[[ Recorded information open ]]

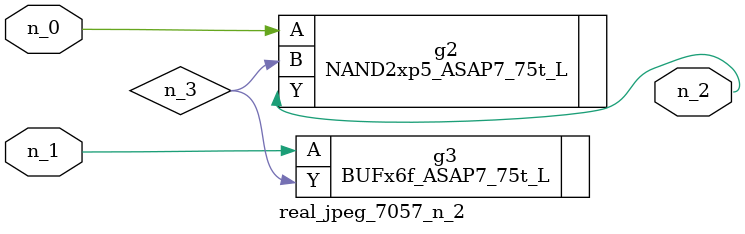
<source format=v>
module real_jpeg_7057_n_2 (n_1, n_0, n_2);

input n_1;
input n_0;

output n_2;

wire n_3;

NAND2xp5_ASAP7_75t_L g2 ( 
.A(n_0),
.B(n_3),
.Y(n_2)
);

BUFx6f_ASAP7_75t_L g3 ( 
.A(n_1),
.Y(n_3)
);


endmodule
</source>
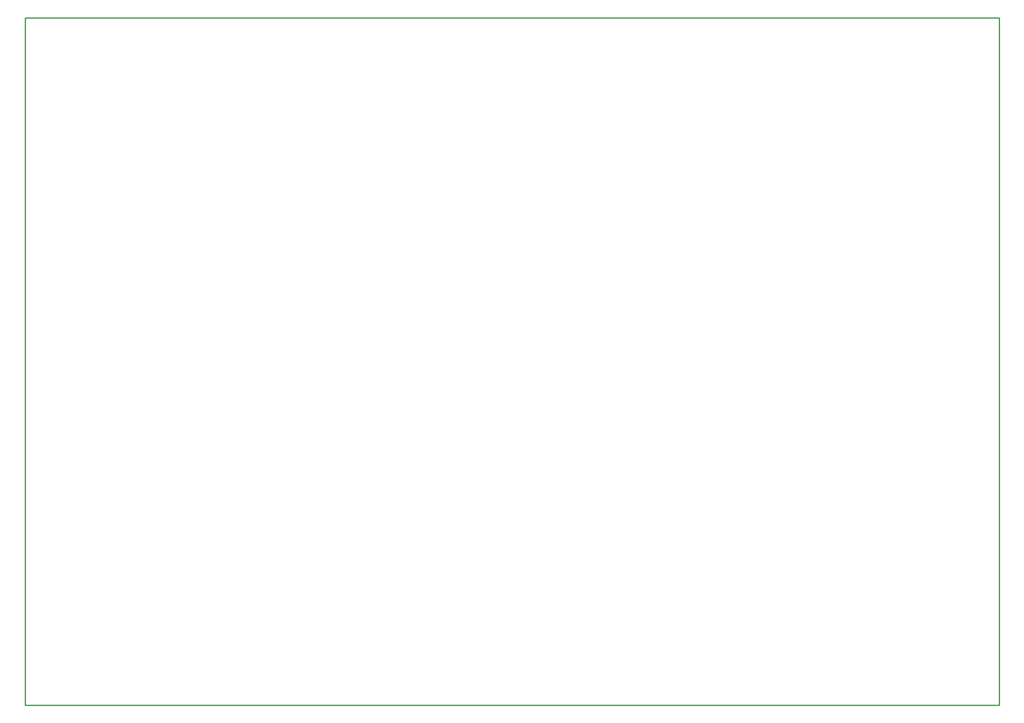
<source format=gbr>
*
%LPD*%
%LNCellMan-Edge_Cuts*%
%FSLAX25Y25*%
%MOIN*%
%AD*%
%AD*%
%ADD18C,0.01*%
G54D18*
%SRX1Y1I0.0J0.0*%
G1X0Y0D2*
G1X0Y565000D1*
G1X800000Y565000D1*
G1X800000Y0D1*
G1X0Y0D1*
M2*

</source>
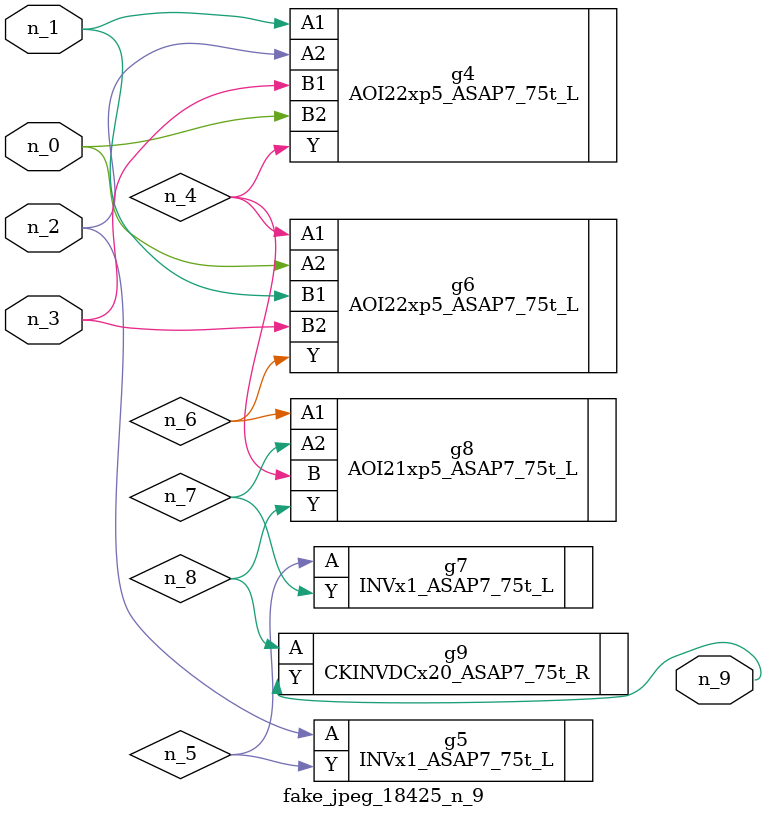
<source format=v>
module fake_jpeg_18425_n_9 (n_0, n_3, n_2, n_1, n_9);

input n_0;
input n_3;
input n_2;
input n_1;

output n_9;

wire n_4;
wire n_8;
wire n_6;
wire n_5;
wire n_7;

AOI22xp5_ASAP7_75t_L g4 ( 
.A1(n_1),
.A2(n_2),
.B1(n_3),
.B2(n_0),
.Y(n_4)
);

INVx1_ASAP7_75t_L g5 ( 
.A(n_2),
.Y(n_5)
);

AOI22xp5_ASAP7_75t_L g6 ( 
.A1(n_4),
.A2(n_0),
.B1(n_1),
.B2(n_3),
.Y(n_6)
);

AOI21xp5_ASAP7_75t_L g8 ( 
.A1(n_6),
.A2(n_7),
.B(n_4),
.Y(n_8)
);

INVx1_ASAP7_75t_L g7 ( 
.A(n_5),
.Y(n_7)
);

CKINVDCx20_ASAP7_75t_R g9 ( 
.A(n_8),
.Y(n_9)
);


endmodule
</source>
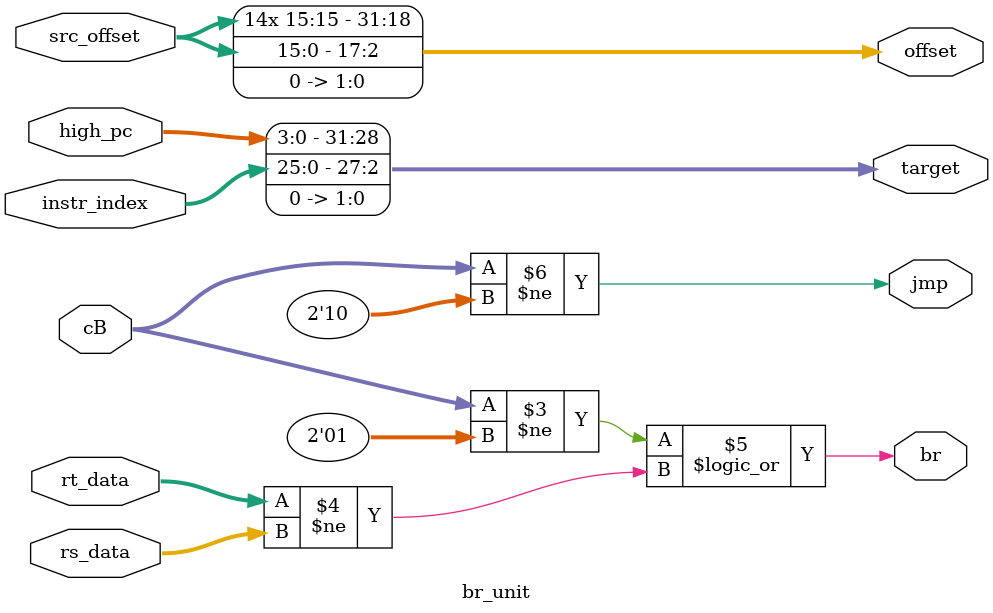
<source format=v>
`timescale 1ns / 1ps

module br_unit(
    input [31:0] rs_data,
    input [31:0] rt_data,
    input [15:0] src_offset,
    input [3:0] high_pc,
    input [25:0] instr_index,
    input [1:0] cB,
    output [31:0] offset,
    output [31:0] target,
    output br,       // branch, c5
    output jmp       // jump, c6
    );
    assign offset = {{16{src_offset[15]}}, src_offset} << 2;                // src_offset*4
    assign target = {high_pc, {{2{instr_index[25]}}, instr_index} << 2};    // [high_pc, instr_index*4]
    assign br = (cB != 2'b01 || rt_data != rs_data);
    assign jmp = (cB != 2'b10);
endmodule

</source>
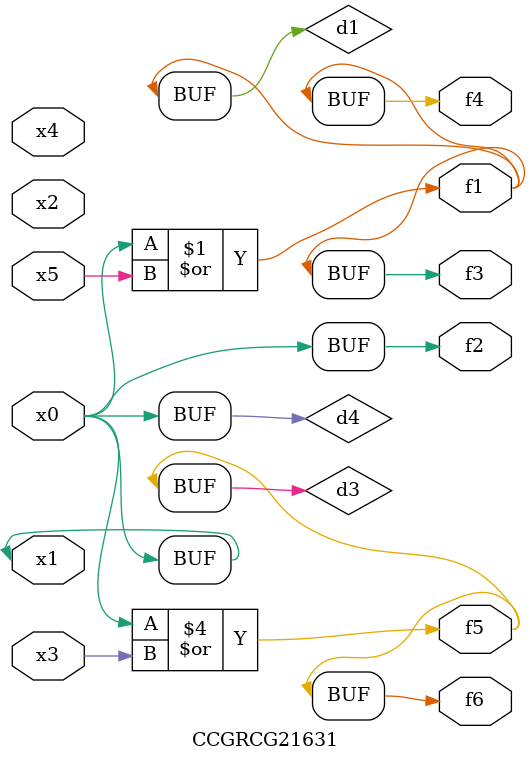
<source format=v>
module CCGRCG21631(
	input x0, x1, x2, x3, x4, x5,
	output f1, f2, f3, f4, f5, f6
);

	wire d1, d2, d3, d4;

	or (d1, x0, x5);
	xnor (d2, x1, x4);
	or (d3, x0, x3);
	buf (d4, x0, x1);
	assign f1 = d1;
	assign f2 = d4;
	assign f3 = d1;
	assign f4 = d1;
	assign f5 = d3;
	assign f6 = d3;
endmodule

</source>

[[ Recorded information closed ]]

[Task objective]:
With the images excluded, output every record verbatim.

[Result for this task]:
<source format=v>
module real_jpeg_7057_n_2 (n_1, n_0, n_2);

input n_1;
input n_0;

output n_2;

wire n_3;

NAND2xp5_ASAP7_75t_L g2 ( 
.A(n_0),
.B(n_3),
.Y(n_2)
);

BUFx6f_ASAP7_75t_L g3 ( 
.A(n_1),
.Y(n_3)
);


endmodule
</source>
<source format=gbr>
*
%LPD*%
%LNCellMan-Edge_Cuts*%
%FSLAX25Y25*%
%MOIN*%
%AD*%
%AD*%
%ADD18C,0.01*%
G54D18*
%SRX1Y1I0.0J0.0*%
G1X0Y0D2*
G1X0Y565000D1*
G1X800000Y565000D1*
G1X800000Y0D1*
G1X0Y0D1*
M2*

</source>
<source format=v>
module fake_jpeg_18425_n_9 (n_0, n_3, n_2, n_1, n_9);

input n_0;
input n_3;
input n_2;
input n_1;

output n_9;

wire n_4;
wire n_8;
wire n_6;
wire n_5;
wire n_7;

AOI22xp5_ASAP7_75t_L g4 ( 
.A1(n_1),
.A2(n_2),
.B1(n_3),
.B2(n_0),
.Y(n_4)
);

INVx1_ASAP7_75t_L g5 ( 
.A(n_2),
.Y(n_5)
);

AOI22xp5_ASAP7_75t_L g6 ( 
.A1(n_4),
.A2(n_0),
.B1(n_1),
.B2(n_3),
.Y(n_6)
);

AOI21xp5_ASAP7_75t_L g8 ( 
.A1(n_6),
.A2(n_7),
.B(n_4),
.Y(n_8)
);

INVx1_ASAP7_75t_L g7 ( 
.A(n_5),
.Y(n_7)
);

CKINVDCx20_ASAP7_75t_R g9 ( 
.A(n_8),
.Y(n_9)
);


endmodule
</source>
<source format=v>
`timescale 1ns / 1ps

module br_unit(
    input [31:0] rs_data,
    input [31:0] rt_data,
    input [15:0] src_offset,
    input [3:0] high_pc,
    input [25:0] instr_index,
    input [1:0] cB,
    output [31:0] offset,
    output [31:0] target,
    output br,       // branch, c5
    output jmp       // jump, c6
    );
    assign offset = {{16{src_offset[15]}}, src_offset} << 2;                // src_offset*4
    assign target = {high_pc, {{2{instr_index[25]}}, instr_index} << 2};    // [high_pc, instr_index*4]
    assign br = (cB != 2'b01 || rt_data != rs_data);
    assign jmp = (cB != 2'b10);
endmodule

</source>
<source format=v>
module CCGRCG21631(
	input x0, x1, x2, x3, x4, x5,
	output f1, f2, f3, f4, f5, f6
);

	wire d1, d2, d3, d4;

	or (d1, x0, x5);
	xnor (d2, x1, x4);
	or (d3, x0, x3);
	buf (d4, x0, x1);
	assign f1 = d1;
	assign f2 = d4;
	assign f3 = d1;
	assign f4 = d1;
	assign f5 = d3;
	assign f6 = d3;
endmodule

</source>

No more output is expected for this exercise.